After trying a great many pole green bean cultivars we find that the Rattlesnake pole green beans are the best. Two shelly pole bean cultivars which are less attacked by the Mexican bean beetle and have good yields are Turkey Craw (16 lbs dry beans per 100 feet of row) and Good Mother Stallard. We are growing this cultivar for the first time, and this is an amazing cultivar. Sweetie Pie told me I was going to pick these beans as the leaves are so big and thick she could not locate the beans under them!

Field Peas

For those living in the south, field peas are the legume of choice. Southern field peas make the most edible seed of any legume. My family in the 1930s called them “lifesavers” for a reason. Rabbits seem to leave these legumes alone in contrast to the damage they will do to any sort of bean plant. Our dry pea yield data per 100 feet of row are: Whipporwill (will climb a fence a la pole beans) 19 pounds and Brown Crowder; 24 pounds. Plant seed only after the soil is warm 1” deep and 8-10 inches apart. I suggest growing the Whipporwill field peas on a fence with soaker hose irrigation.

Corn

As Carol Deppe correctly points out, field corn is the grain of choice for a number of reasons.
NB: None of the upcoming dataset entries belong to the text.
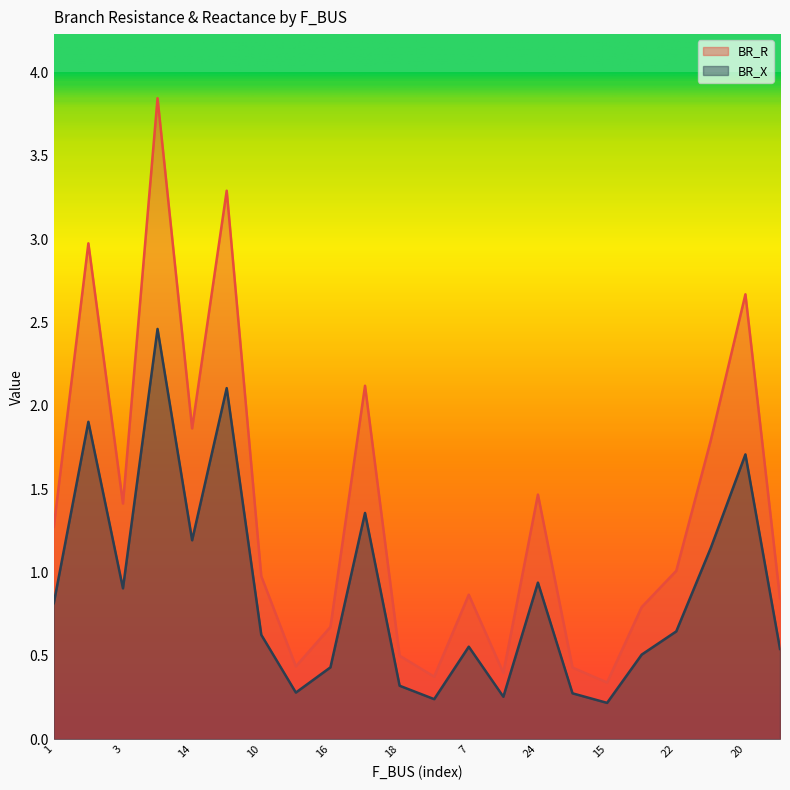

What is the label of the 4th point from the right?

22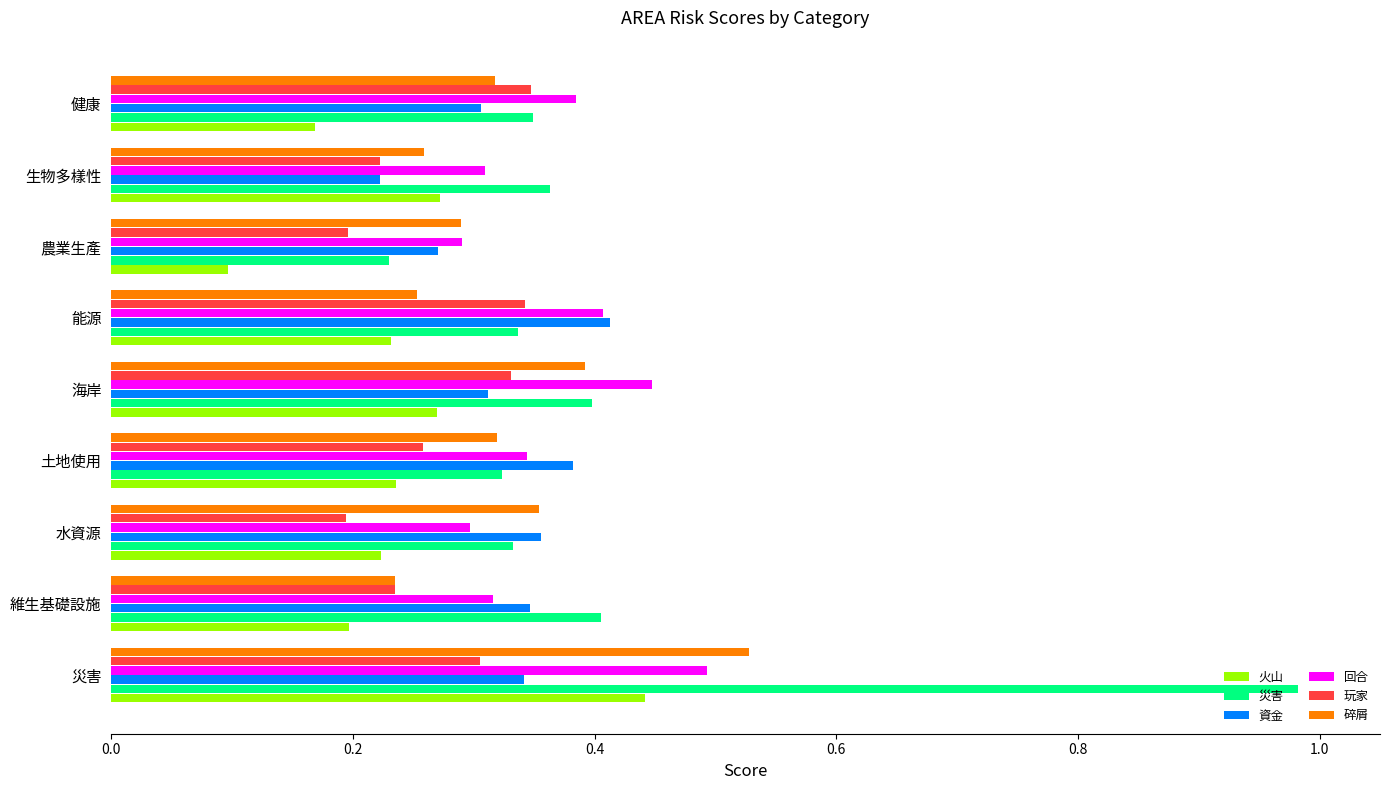

Rank the series by their maximum value, from lowest to highest.

玩家, 資金, 火山, 回合, 碎屑, 災害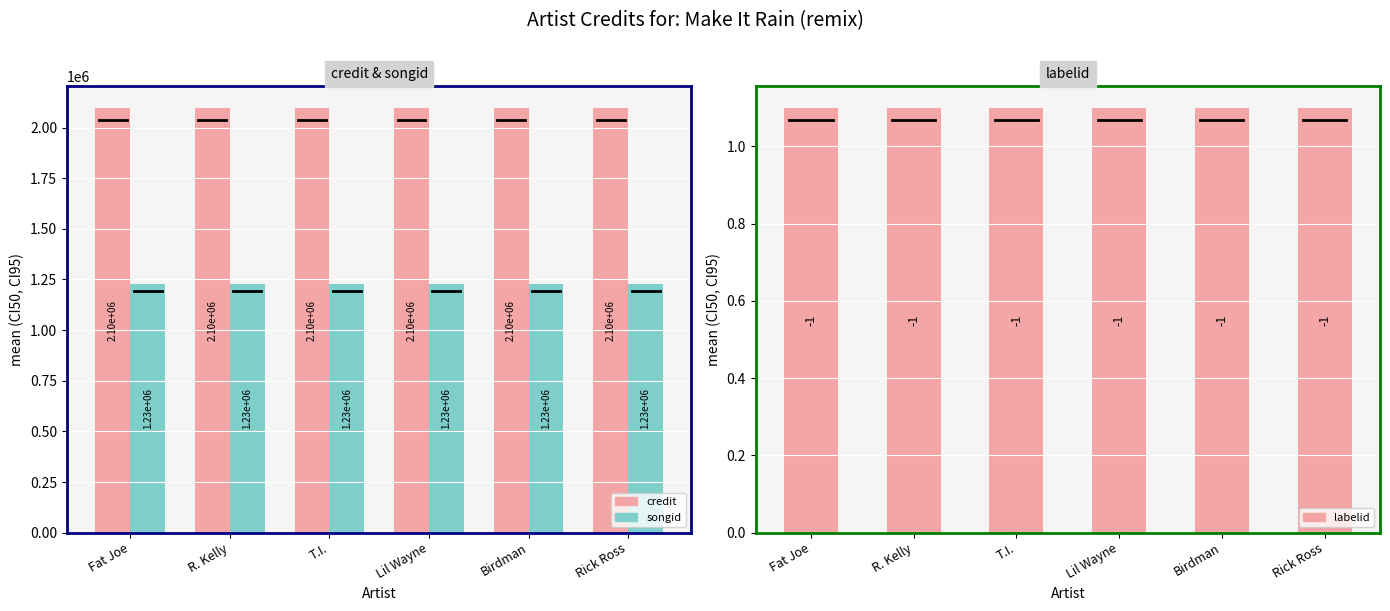

Is it true that labelid equals 0.7 at Rick Ross?

False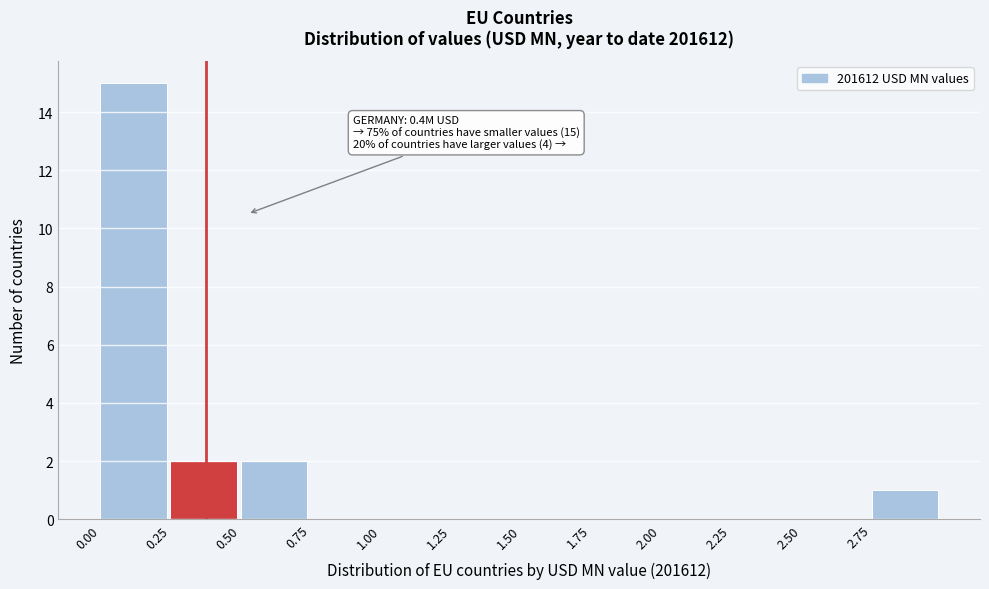

Over which range of the x-axis is the bar tallest?

0.00 to 0.25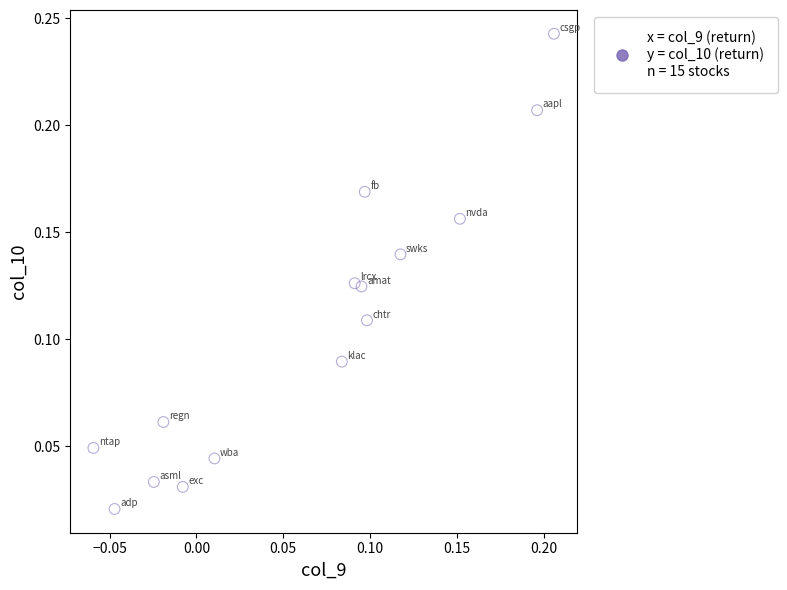

How many points are shown in the scatter plot?

15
We like the heirloom Bloody Butcher dent field corn for two important reasons: it has the best and most prop roots of any corn I’ve ever seen. This reduces wind damage. Secondly the ears are 5 to 6 feet above the ground and too high for the (expletive deleted) raccoons to reach. Around here both coyotes and raccoons will devastate any sweet corn, so we do not bother with it. Plant seeds 1” deep and 8-9 inches apart, only after the soil is warm. Side dress with 23-7-7 enhanced fertilizer. Your corn leaves should be VERY green if they are getting enough nitrogen. Note that corn is wind pollinated and a corn patch best have at least six adjacent rows. One may always tell a newbie veggie gardener as they will have only one row of corn. Our yield per 100 feet of row is around 40 pounds dry shelled corn. Please note that corn is sold by the bushel, NOT by the protein content. Commercial hybrid corn cultivars are selected to have the most bushels per acre. In doing this, the protein content of the dry corn is considerably less than old heirloom corn with lower bushels per acre.
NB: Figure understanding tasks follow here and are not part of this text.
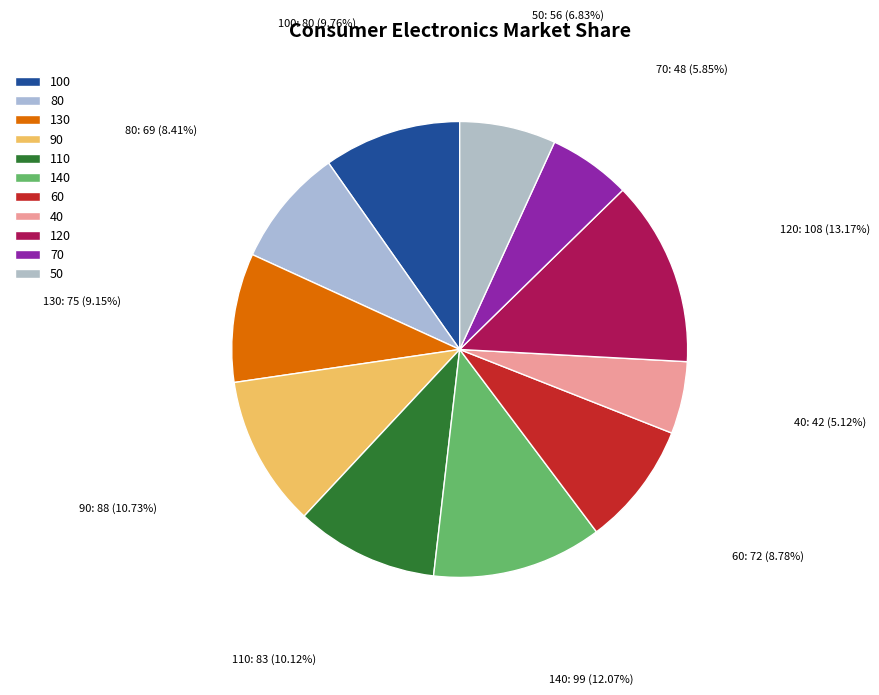

Which slice is the smallest?

40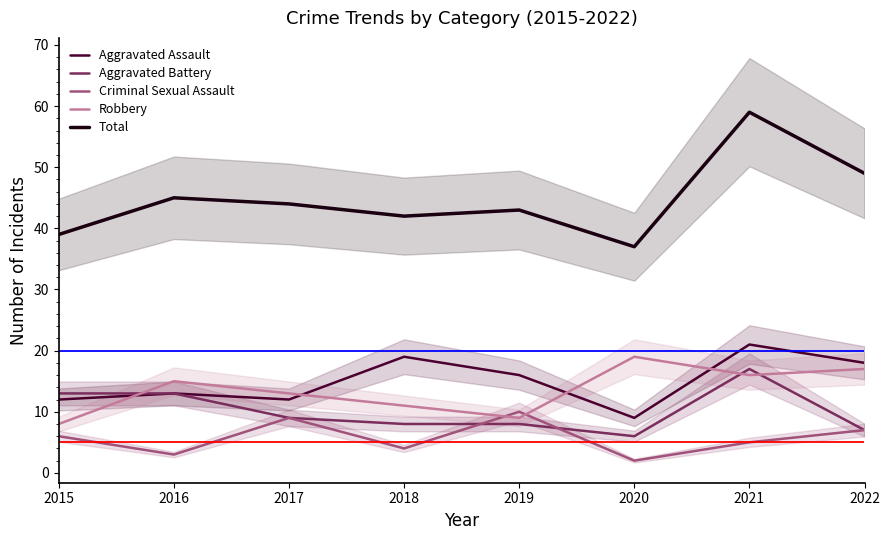

What is the difference between the Criminal Sexual Assault values at 2015 and 2017?

3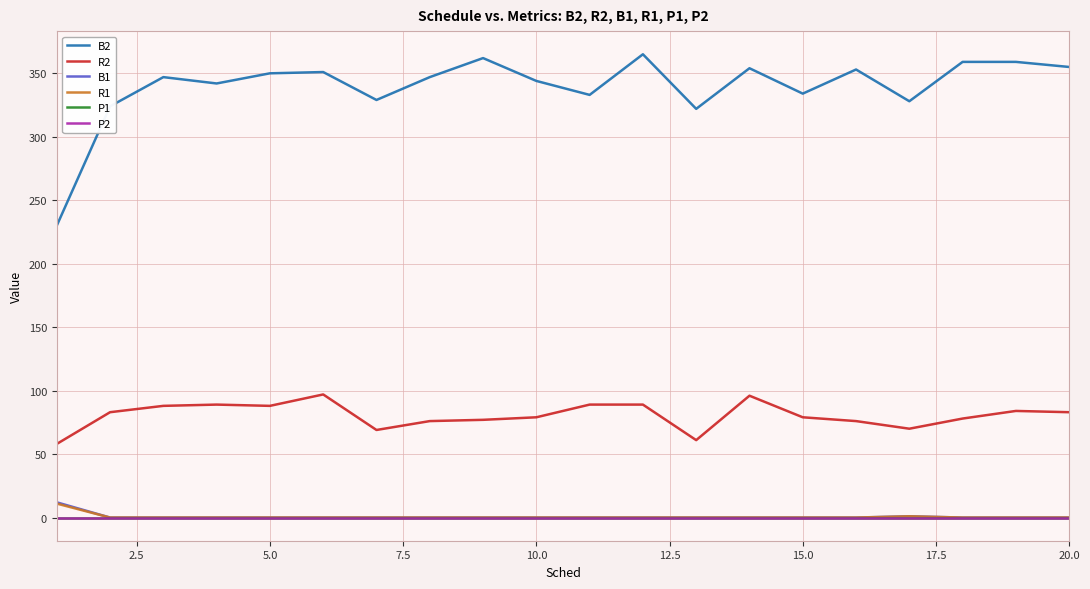

True or false: B1 and R1 intersect in this chart.

False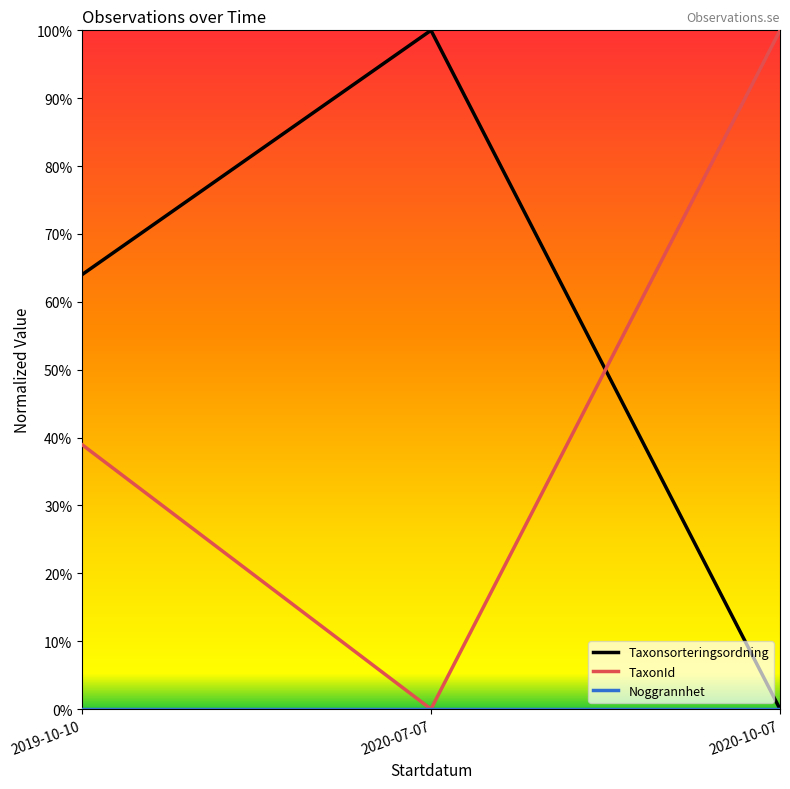

Which has a higher value, 2019-10-10 or 2020-10-07?

2019-10-10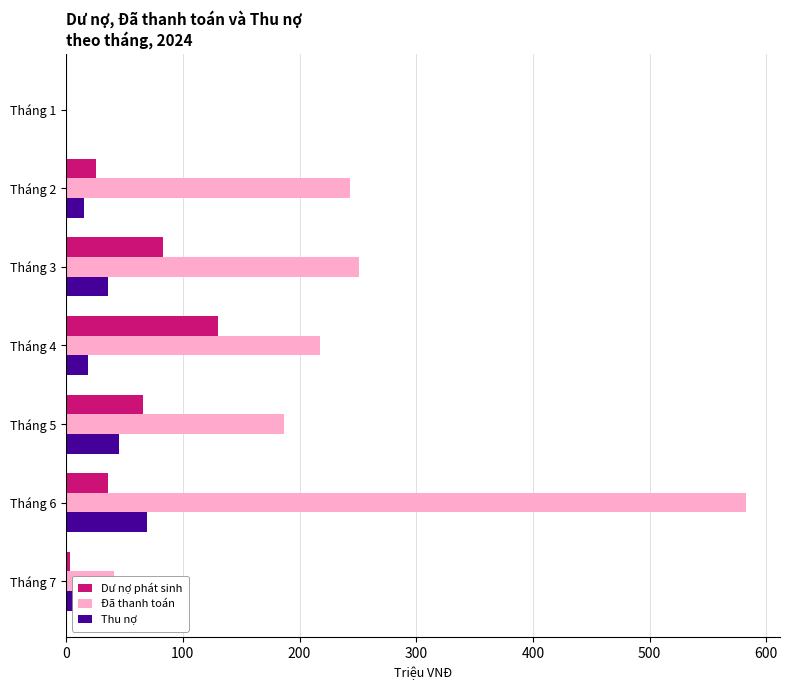

The value of Thu nợ at Tháng 4 is 19.0. True or false?

True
Now it is critical to note that the niacin in corn is unavailable unless the corn is heated with alkali. In MesoAmerica, folks made tortillas with corn meal and wood ash. One may make hominy by slowly boiling corn with alkali. In Little House on the Prairie, hominy was made by putting wood ashes into a small cotton bag and boiling until the skins came off. Both methods make niacin available. Pellagra results from niacin deficiency. In one of Joe Nobody’s novels a community living off mostly corn suffered badly from pellagra.